The Nine by Jeffrey Toobin, 2007, * * * *

It's not laws or constitutional theory that rules the High Court, argues this absorbing group profile, but quirky men and women guided by political intuition. New Yorker legal writer Toobin (The Run of His Life: The People v. O.J. Simpson) surveys the Court from the Reagan administration onward, as the justices wrestled with abortion, affirmative action, the death penalty, gay rights and church-state separation. Despite a Court dominated by Republican appointees, Toobin paints not a conservative revolution but a period of intractable moderation. The real power, he argues, belonged to supreme swing-voter Sandra Day O'Connor, who decided important cases with what Toobin sees as an almost primal attunement to a middle-of-the-road public consensus. By contrast, he contends, conservative justices Rehnquist and Scalia have constitutional doctrines made irrelevant by the moderates' compromises. Toobin distills the issues and enlivens his narrative of the Court's internal wranglings with sharp thumbnail sketches (Anthony Kennedy the vain bloviator, David Souter the Thoreauvian ascetic) and editorials (inept and unsavory is his verdict on the Court's intervention in the 2000 election). His savvy account puts the supposedly cloistered Court right in the thick of American life. In 1979, Bob Woodward and Scott Armstrong published The Brethren, an eye-popping look into the closed world of the Supreme Court under then-Chief Justice Warren Burger. Toobin captures the personalities, rivalries, politics and principles that drive the court's decisions.  With the nomination of Elena Kagan to the Supreme Court, this book should be required reading.

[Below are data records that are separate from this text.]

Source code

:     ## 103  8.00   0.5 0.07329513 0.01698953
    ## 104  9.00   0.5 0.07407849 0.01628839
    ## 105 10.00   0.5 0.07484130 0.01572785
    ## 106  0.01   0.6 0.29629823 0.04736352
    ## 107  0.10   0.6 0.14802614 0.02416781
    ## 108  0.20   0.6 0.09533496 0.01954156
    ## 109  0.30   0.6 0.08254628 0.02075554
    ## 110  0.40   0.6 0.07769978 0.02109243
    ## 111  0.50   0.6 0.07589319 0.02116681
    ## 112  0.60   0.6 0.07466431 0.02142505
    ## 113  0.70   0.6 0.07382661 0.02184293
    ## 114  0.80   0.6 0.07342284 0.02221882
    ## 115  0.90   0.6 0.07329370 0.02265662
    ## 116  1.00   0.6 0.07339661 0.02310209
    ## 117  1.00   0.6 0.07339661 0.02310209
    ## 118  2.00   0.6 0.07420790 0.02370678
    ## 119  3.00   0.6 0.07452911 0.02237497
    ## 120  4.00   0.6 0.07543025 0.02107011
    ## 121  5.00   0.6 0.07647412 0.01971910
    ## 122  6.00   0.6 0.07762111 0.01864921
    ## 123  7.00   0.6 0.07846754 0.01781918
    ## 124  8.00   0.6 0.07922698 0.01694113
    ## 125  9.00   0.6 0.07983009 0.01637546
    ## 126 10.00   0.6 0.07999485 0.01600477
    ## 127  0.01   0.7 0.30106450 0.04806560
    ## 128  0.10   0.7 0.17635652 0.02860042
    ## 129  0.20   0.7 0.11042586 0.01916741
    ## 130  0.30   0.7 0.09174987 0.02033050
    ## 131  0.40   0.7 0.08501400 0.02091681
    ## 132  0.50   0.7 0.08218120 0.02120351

Shadow Divers by Robert Kurson, 2004, * * * * *

This superlative journalistic narrative tells of John Chatterton and Rich Kohler, two deep-sea wreck divers who in 1991 dove to a mysterious wreck lying at the perilous depth of 230 feet, off the coast of New Jersey. Both had a philosophy of excelling and pushing themselves to the limit; both needed all their philosophy and fitness to proceed once they had identified the wreck as a WWII U-boat. As Kurson, a writer for Esquire, narrates in his debut work, the two divers next undertook a seven-year search for the U-boat's identity inside the wreck, in a multitude of archives and in a host of human memories. Along the way, Chatterton's diving cost him a marriage, and Kohler's love for his German heritage helped turn him into a serious U-boat scholar. The two lost three of their diving companions on the wreck and their mentor, Bill Nagle, to alcoholism. (Chowdhury's The Last Dive, from HarperPerennial in 2002, covers two of the divers' deaths.) The successful completion of their quest fills in a gap in WWII history — the fate of the Type IX U-boat U-869. Chatterton and Kohler's success satisfied them and a diminishing handful of U-boat survivors. While Kurson doesn't stint on technical detail, lovers of any sort of adventure tale will certainly absorb the author's excellent characterizations, and particularly his balance in describing the combat arm of the Third Reich. Felicitous cooperation between author and subject rings through every page of this rare insightful action narrative. Readers energized by the suspense and adventure of The Perfect Storm and Into Thin Air will be captivated by this remarkable account of wreck diving and discovery.  Kurson narrates a compelling story in which lives are lost and history is rewritten.